If you are feeling concerned about the value of your thoughts or questions, think of it this way. When medical students (your doctor when they were younger) was in medical school, and when they were working as young residents they are taught to relay information to their patients with confidence, even if they didn’t feel it. You can use the same method. Structure your communication to be logical and deliver it confidently. Like the residents, you will be respected, and your questions and your concerns will be heard.
Approach your doctor appointments as if it were a regular business meeting because it is one. If it helps you feel more confident, dress as if it is a business meeting, this will balance the scale between your doctor who will be dressed in business attire.
The other skill that you will need to develop is the ability to listen. Even the medically savvy, take-charge patient needs to stay open to what the doctor and their medical staff have to say about their health status, diagnosis and treatment options.
As the Medical CEO of your health, it is your job to make all your personal medical decisions, but you owe it to yourself and to the physician to take in and process their opinions. You have picked them, and you are paying them for their expertise, so use it.
Allow the doctor to educate you even if you eventually decide against what they have to suggest.

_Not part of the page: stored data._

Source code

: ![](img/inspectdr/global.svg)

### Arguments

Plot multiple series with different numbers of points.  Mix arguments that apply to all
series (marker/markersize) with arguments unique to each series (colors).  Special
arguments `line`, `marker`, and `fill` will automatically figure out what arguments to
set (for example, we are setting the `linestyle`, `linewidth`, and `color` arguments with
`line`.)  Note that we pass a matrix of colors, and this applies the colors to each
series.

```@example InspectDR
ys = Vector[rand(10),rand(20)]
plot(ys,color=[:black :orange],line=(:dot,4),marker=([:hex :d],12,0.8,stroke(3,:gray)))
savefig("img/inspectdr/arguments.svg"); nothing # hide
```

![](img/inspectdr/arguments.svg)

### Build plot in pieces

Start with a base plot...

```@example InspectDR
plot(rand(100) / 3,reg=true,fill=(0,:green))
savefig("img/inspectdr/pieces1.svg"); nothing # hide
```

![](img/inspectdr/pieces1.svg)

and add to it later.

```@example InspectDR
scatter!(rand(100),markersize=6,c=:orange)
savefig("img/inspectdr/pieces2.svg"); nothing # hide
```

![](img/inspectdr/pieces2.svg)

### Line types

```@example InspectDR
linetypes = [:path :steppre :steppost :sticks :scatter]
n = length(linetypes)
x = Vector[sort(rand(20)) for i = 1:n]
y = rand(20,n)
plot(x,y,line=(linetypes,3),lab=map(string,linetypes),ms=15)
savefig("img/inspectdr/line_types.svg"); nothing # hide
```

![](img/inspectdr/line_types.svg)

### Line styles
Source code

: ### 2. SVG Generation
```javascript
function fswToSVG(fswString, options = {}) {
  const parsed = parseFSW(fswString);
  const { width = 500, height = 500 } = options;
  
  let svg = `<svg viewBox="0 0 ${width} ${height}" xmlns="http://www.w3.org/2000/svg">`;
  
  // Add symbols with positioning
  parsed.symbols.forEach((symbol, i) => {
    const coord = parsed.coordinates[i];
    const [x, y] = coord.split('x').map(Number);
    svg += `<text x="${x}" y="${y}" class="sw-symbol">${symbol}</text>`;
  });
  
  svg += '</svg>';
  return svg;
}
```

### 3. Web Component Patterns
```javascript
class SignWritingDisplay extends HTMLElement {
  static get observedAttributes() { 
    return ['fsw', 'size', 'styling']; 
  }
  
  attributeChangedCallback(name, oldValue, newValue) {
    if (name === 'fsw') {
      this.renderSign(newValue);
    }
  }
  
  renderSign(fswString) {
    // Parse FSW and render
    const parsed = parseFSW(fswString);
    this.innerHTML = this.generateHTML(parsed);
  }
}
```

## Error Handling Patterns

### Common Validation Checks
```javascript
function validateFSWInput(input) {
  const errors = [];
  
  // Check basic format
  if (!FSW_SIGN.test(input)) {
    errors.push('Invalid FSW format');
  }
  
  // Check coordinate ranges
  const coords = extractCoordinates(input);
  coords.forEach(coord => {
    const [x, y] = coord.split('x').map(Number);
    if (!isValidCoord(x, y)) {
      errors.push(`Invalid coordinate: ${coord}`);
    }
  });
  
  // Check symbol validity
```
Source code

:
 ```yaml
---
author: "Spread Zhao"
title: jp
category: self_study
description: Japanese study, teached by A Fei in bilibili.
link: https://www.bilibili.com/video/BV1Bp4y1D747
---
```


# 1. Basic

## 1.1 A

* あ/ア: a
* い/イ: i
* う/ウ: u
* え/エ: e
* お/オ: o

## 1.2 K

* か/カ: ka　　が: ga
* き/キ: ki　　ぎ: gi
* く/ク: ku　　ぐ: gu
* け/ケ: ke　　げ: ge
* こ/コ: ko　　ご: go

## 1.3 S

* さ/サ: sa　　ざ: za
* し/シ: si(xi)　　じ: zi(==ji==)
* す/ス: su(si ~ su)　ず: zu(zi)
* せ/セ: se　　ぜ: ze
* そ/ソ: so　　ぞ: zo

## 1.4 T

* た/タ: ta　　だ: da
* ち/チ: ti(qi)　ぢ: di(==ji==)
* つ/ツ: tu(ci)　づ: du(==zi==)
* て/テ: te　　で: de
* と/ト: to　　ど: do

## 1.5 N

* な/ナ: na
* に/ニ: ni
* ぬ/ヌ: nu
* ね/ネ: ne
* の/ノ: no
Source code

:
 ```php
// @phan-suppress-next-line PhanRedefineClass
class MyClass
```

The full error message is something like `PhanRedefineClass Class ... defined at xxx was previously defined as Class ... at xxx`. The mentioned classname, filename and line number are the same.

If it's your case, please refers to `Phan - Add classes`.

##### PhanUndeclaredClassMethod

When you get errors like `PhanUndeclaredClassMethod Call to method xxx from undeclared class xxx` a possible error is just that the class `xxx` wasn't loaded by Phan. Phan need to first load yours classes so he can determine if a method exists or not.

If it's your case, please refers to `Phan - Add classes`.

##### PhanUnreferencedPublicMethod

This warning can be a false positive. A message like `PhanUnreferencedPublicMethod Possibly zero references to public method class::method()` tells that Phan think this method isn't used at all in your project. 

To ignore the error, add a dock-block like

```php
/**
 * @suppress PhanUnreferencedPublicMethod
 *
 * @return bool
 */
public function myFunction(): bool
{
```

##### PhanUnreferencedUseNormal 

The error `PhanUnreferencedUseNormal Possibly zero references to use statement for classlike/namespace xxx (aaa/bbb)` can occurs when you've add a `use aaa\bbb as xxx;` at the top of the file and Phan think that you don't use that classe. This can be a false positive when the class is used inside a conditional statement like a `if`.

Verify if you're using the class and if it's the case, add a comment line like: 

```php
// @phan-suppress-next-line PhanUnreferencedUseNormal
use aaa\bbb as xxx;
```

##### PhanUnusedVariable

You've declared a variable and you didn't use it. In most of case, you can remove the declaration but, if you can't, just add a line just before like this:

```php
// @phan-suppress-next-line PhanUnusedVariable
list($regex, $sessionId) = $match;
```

As we said in Managing Your Healthcare Team, think of your doctor as a very skilled and experienced contractor for whom you are paying for a service. Whether you self-pay or your insurance is paying the medical bill, it is still you who are paying. You are the boss, the home owner, so demand nothing less than you would from any other contractor, but don’t forget to listen to the advice of their experience and formal education.
Communicating with and managing your health care providers is a balancing act that we all need to master.